Teaching the arts is expensive. Parents readily acquiesce to the idea that it's an extra, a frippery not required, in a way they'd never tolerate the loss of, say, varsity football.

Move is alarming

Education Professor Yong Zhao, who was born and educated in China but has taught at Michigan State University for 13 years, is alarmed by Michigan's move toward standardization. He yanked his own son out of a Lansing-area public school because his son's creative approaches to writing were discouraged: The MEAP demanded specific elements.

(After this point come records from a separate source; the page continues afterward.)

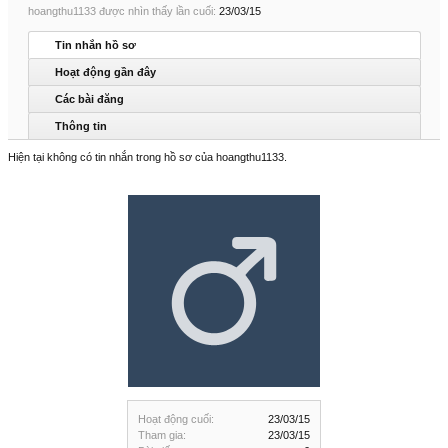
hoangthu1133 được nhìn thấy lần cuối:
23/03/15
Tin nhắn hồ sơ
Hoạt động gần đây
Các bài đăng
Thông tin
Hiện tại không có tin nhắn trong hồ sơ của hoangthu1133.
Hoạt động cuối:
23/03/15
Tham gia:
23/03/15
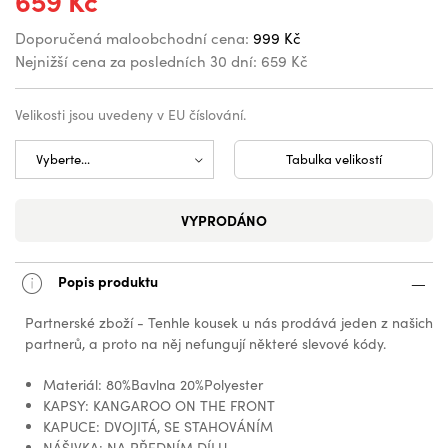
659 Kč
Doporučená maloobchodní cena:
999 Kč
Nejnižší cena za posledních 30 dní:
659 Kč
Velikosti jsou uvedeny v EU číslování.
Tabulka velikostí
VYPRODÁNO
Popis produktu
Partnerské zboží - Tenhle kousek u nás prodává jeden z našich
partnerů, a proto na něj nefungují některé slevové kódy.
Materiál: 80%Bavlna 20%Polyester
KAPSY: KANGAROO ON THE FRONT
KAPUCE: DVOJITÁ, SE STAHOVÁNÍM
NÁŠIVKA: NA PŘEDNÍM DÍLU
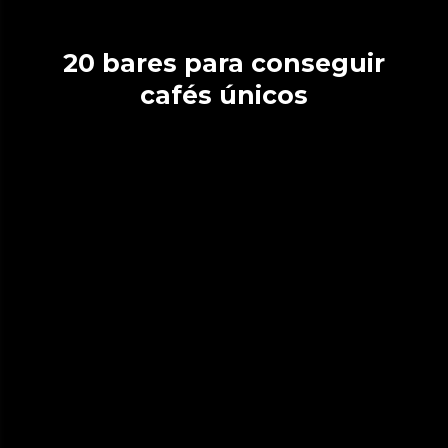
20 bares para conseguir
cafés únicos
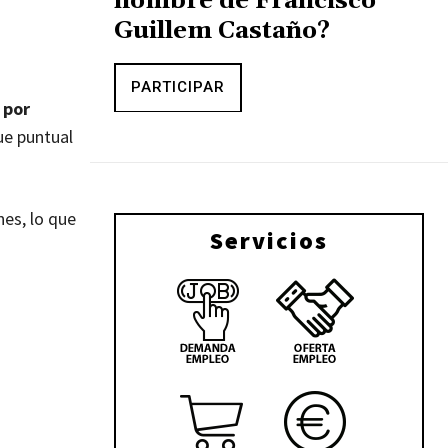
nombre de Francisco
Guillem Castaño?
PARTICIPAR
 por
ue puntual
es, lo que
Servicios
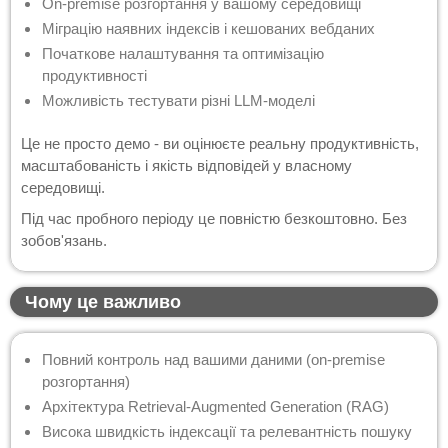
On-premise розгортання у вашому середовищі
Міграцію наявних індексів і кешованих вебданих
Початкове налаштування та оптимізацію
продуктивності
Можливість тестувати різні LLM-моделі
Це не просто демо - ви оцінюєте реальну продуктивність,
масштабованість і якість відповідей у власному
середовищі.
Під час пробного періоду це повністю безкоштовно. Без
зобов'язань.
Чому це важливо
Повний контроль над вашими даними (on-premise
розгортання)
Архітектура Retrieval-Augmented Generation (RAG)
Висока швидкість індексації та релевантність пошуку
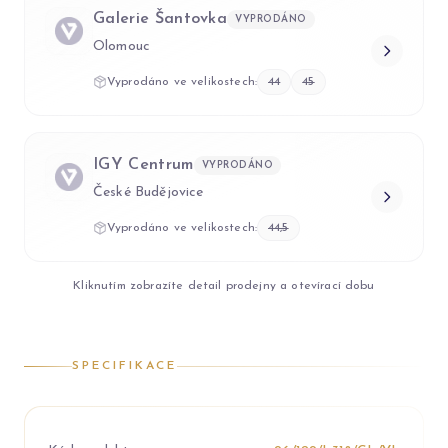
Galerie Šantovka
VYPRODÁNO
Olomouc
Vyprodáno ve velikostech:
44
45
IGY Centrum
VYPRODÁNO
České Budějovice
Vyprodáno ve velikostech:
44,5
Kliknutím zobrazíte detail prodejny a otevírací dobu
SPECIFIKACE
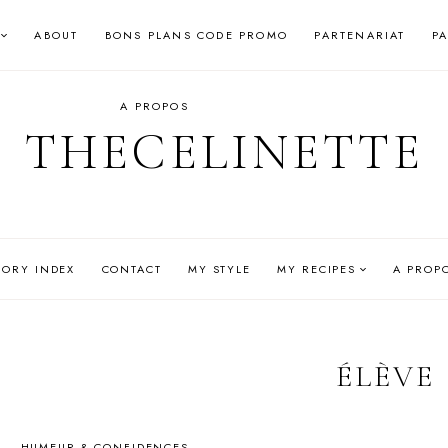
ABOUT
BONS PLANS CODE PROMO
PARTENARIAT
P
A PROPOS
THECELINETTE
GORY INDEX
CONTACT
MY STYLE
MY RECIPES
A PROP
ÉLÈVE
HUMEUR & CONFIDENCES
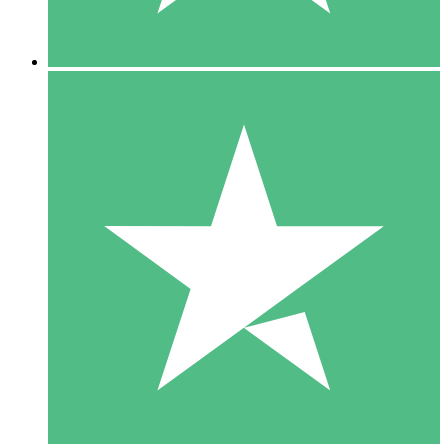
5 Descargas
15
US$
00
10 Descargas
20
US$
00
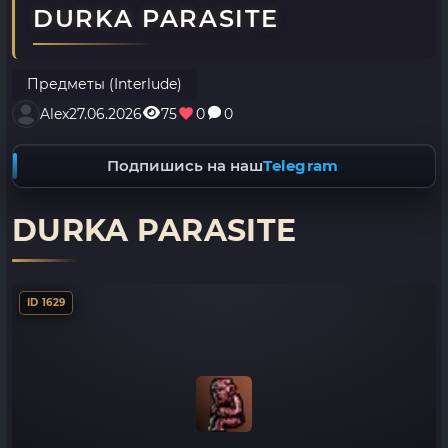
DURKA PARASITE
Предметы (Interlude)
Alex
27.06.2026
75
0
0
Подпишись на наш
Telegram
DURKA PARASITE
ID 1629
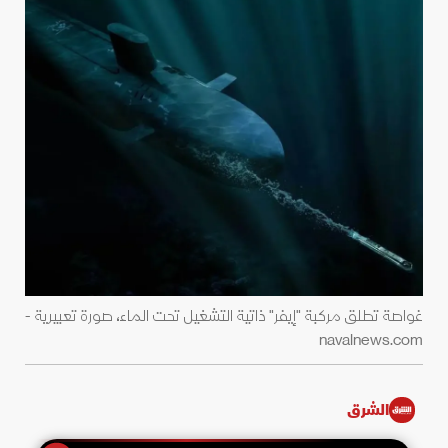
غواصة تطلق مركبة "إيفر" ذاتية التشغيل تحت الماء، صورة تعبيرية -
navalnews.com
الشرق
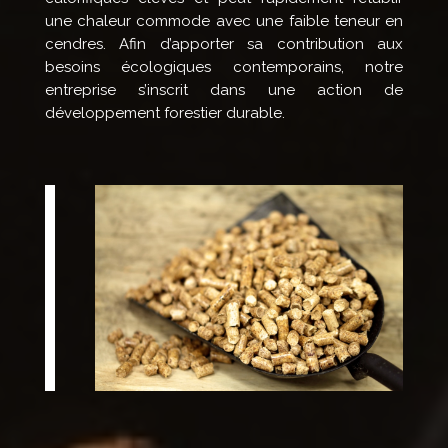
une chaleur commode avec une faible teneur en
cendres. Afin d’apporter sa contribution aux
besoins écologiques contemporains, notre
entreprise s’inscrit dans une action de
développement forestier durable.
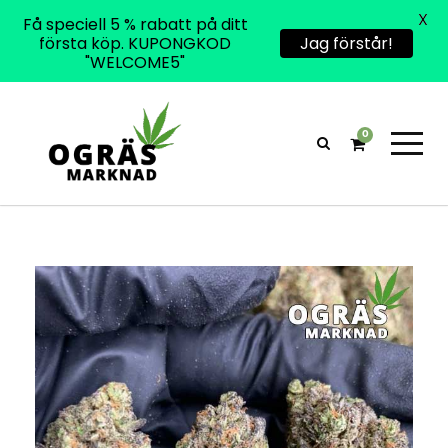
X
Få speciell 5 % rabatt på ditt
första köp. KUPONGKOD
Jag förstår!
"WELCOME5"
0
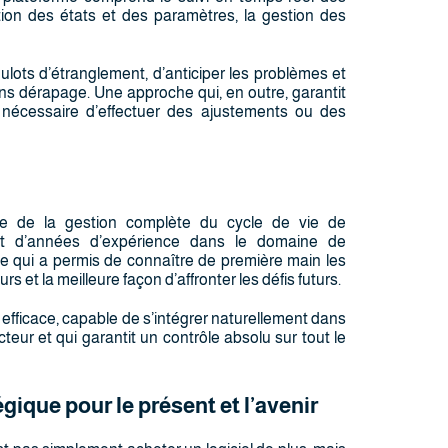
ation des états et des paramètres, la gestion des
ulots d’étranglement, d’anticiper les problèmes et
ans dérapage. Une approche qui, en outre, garantit
t nécessaire d’effectuer des ajustements ou des
re de la gestion complète du cycle de vie de
tat d’années d’expérience dans le domaine de
e qui a permis de connaître de première main les
rs et la meilleure façon d’affronter les défis futurs.
et efficace, capable de s’intégrer naturellement dans
teur et qui garantit un contrôle absolu sur tout le
ique pour le présent et l’avenir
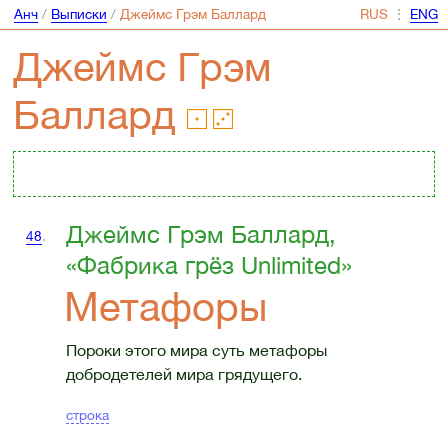
Анч
/
Выписки
/
Джеймс Грэм Баллард
⋮
Джеймс Грэм
Баллард
Джеймс Грэм Баллард,
48
.
«Фабрика грёз Unlimited»
Метафоры
Пороки этого мира суть метафоры
добродетелей мира грядущего.
строка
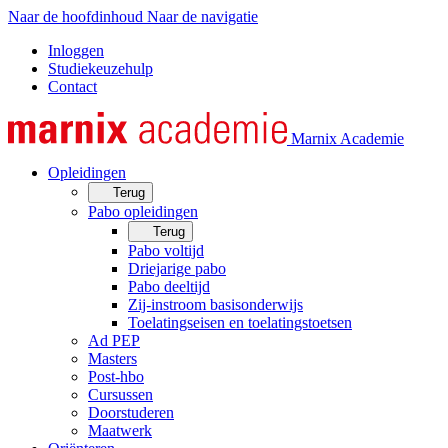
Naar de hoofdinhoud
Naar de navigatie
Inloggen
Studiekeuzehulp
Contact
Marnix Academie
Opleidingen
Terug
Pabo opleidingen
Terug
Pabo voltijd
Driejarige pabo
Pabo deeltijd
Zij-instroom basisonderwijs
Toelatingseisen en toelatingstoetsen
Ad PEP
Masters
Post-hbo
Cursussen
Doorstuderen
Maatwerk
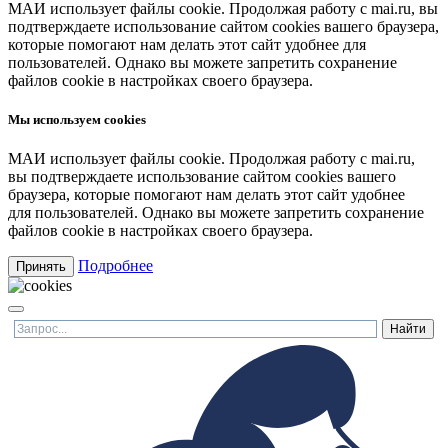
МАИ использует файлы cookie. Продолжая работу с mai.ru, вы
подтверждаете использование сайтом cookies вашего браузера,
которые помогают нам делать этот сайт удобнее для
пользователей. Однако вы можете запретить сохранение
файлов cookie в настройках своего браузера.
Мы используем cookies
МАИ использует файлы cookie. Продолжая работу с mai.ru,
вы подтверждаете использование сайтом cookies вашего
браузера, которые помогают нам делать этот сайт удобнее
для пользователей. Однако вы можете запретить сохранение
файлов cookie в настройках своего браузера.
Подробнее
Принять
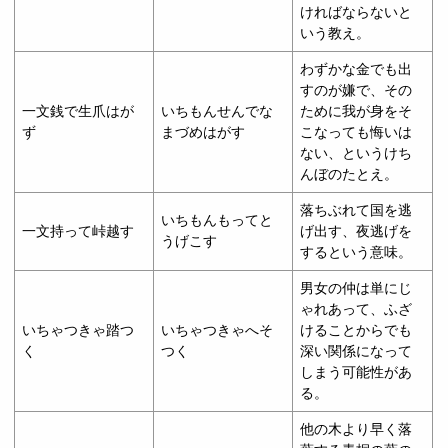
ければならないと
いう教え。
わずかな金でも出
すのが嫌で、その
一文銭で生爪はが
いちもんせんでな
ために我が身をそ
ず
まづめはがす
こなっても悔いは
ない、というけち
んぼのたとえ。
落ちぶれて国を逃
いちもんもってと
一文持って峠越す
げ出す、夜逃げを
うげこす
するという意味。
男女の仲は単にじ
ゃれあって、ふざ
いちゃつきゃ踏つ
いちゃつきゃへそ
けることからでも
く
つく
深い関係になって
しまう可能性があ
る。
他の木より早く落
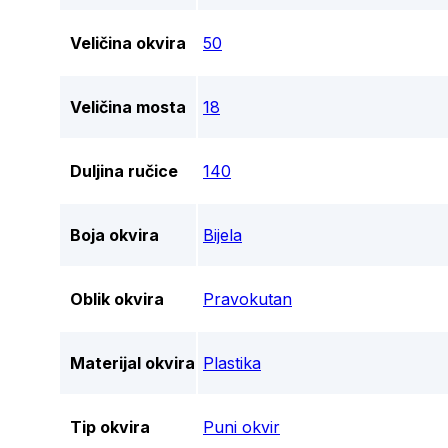
Veličina okvira
50
Veličina mosta
18
Duljina ručice
140
Boja okvira
Bijela
Oblik okvira
Pravokutan
Materijal okvira
Plastika
Tip okvira
Puni okvir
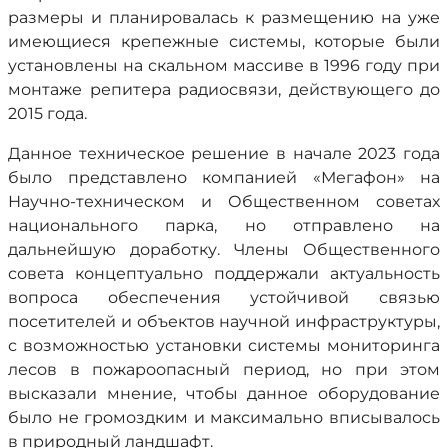
размеры и планировалась к размещению на уже
имеющиеся крепежные системы, которые были
установлены на скальном массиве в 1996 году при
монтаже репитера радиосвязи, действующего до
2015 года.
Данное техническое решение в начале 2023 года
было представлено компанией «Мегафон» на
Научно-техническом и Общественном советах
национального парка, но отправлено на
дальнейшую доработку. Члены Общественного
совета концептуально поддержали актуальность
вопроса обеспечения устойчивой связью
посетителей и объектов научной инфраструктуры,
с возможностью установки системы мониторинга
лесов в пожароопасный период, но при этом
высказали мнение, чтобы данное оборудование
было не громоздким и максимально вписывалось
в природный ландшафт.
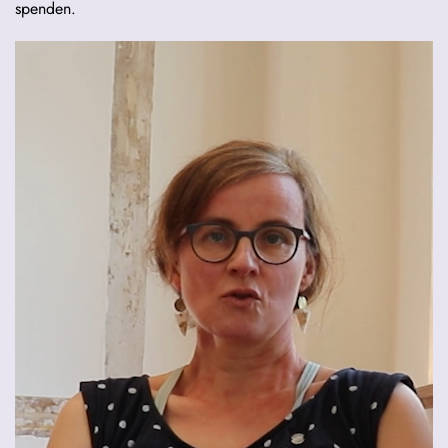
spenden.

The rules, Yong Zhao points out, can be confining and stultifying. "We need artists. We need musicians," says Zhao, who grew up in a Sichuan village where the best-testing kids were culled for higher education, while those who couldn't master the tests had few options. He's written a book, "Catching Up or Leading the Way: America in the Age of Globalization," that challenges current interest in teaching "the basics."

Not a math whiz himself, Zhao studied English, becoming a teacher. At 27, he moved to the United States, seeking a "broader and different education than I could get in China."

That he did, but now he's dismayed to see America -- and Michigan -- trying to echo the stripped-down Chinese system. In China, he points out, educators are now moving toward a freer approach, because they recognize deficits in creativity.

"People think, "You can develop these talents later. But you can't always tap into it later," Zhao says. "I know this because I had no exposure in school and my children laugh at my efforts now."

Cautions expressed

Narrowing education to literacy, math and higher-level science ultimately won't make us stronger. In a global economy, he argues, fewer Americans will be prepared to pursue their unique passions and strengths.

Zhao came to the United States seeking freedoms he has enjoyed. But the state's educational initiatives are daunting. "Most of what I've seen in Michigan depresses me," he says.

The world needs all kinds of talents, and the best schools will open doors to all kinds of kids. Zhao's cross-cultural perspective offers a timely warning about the danger of hacking away at the good stuff.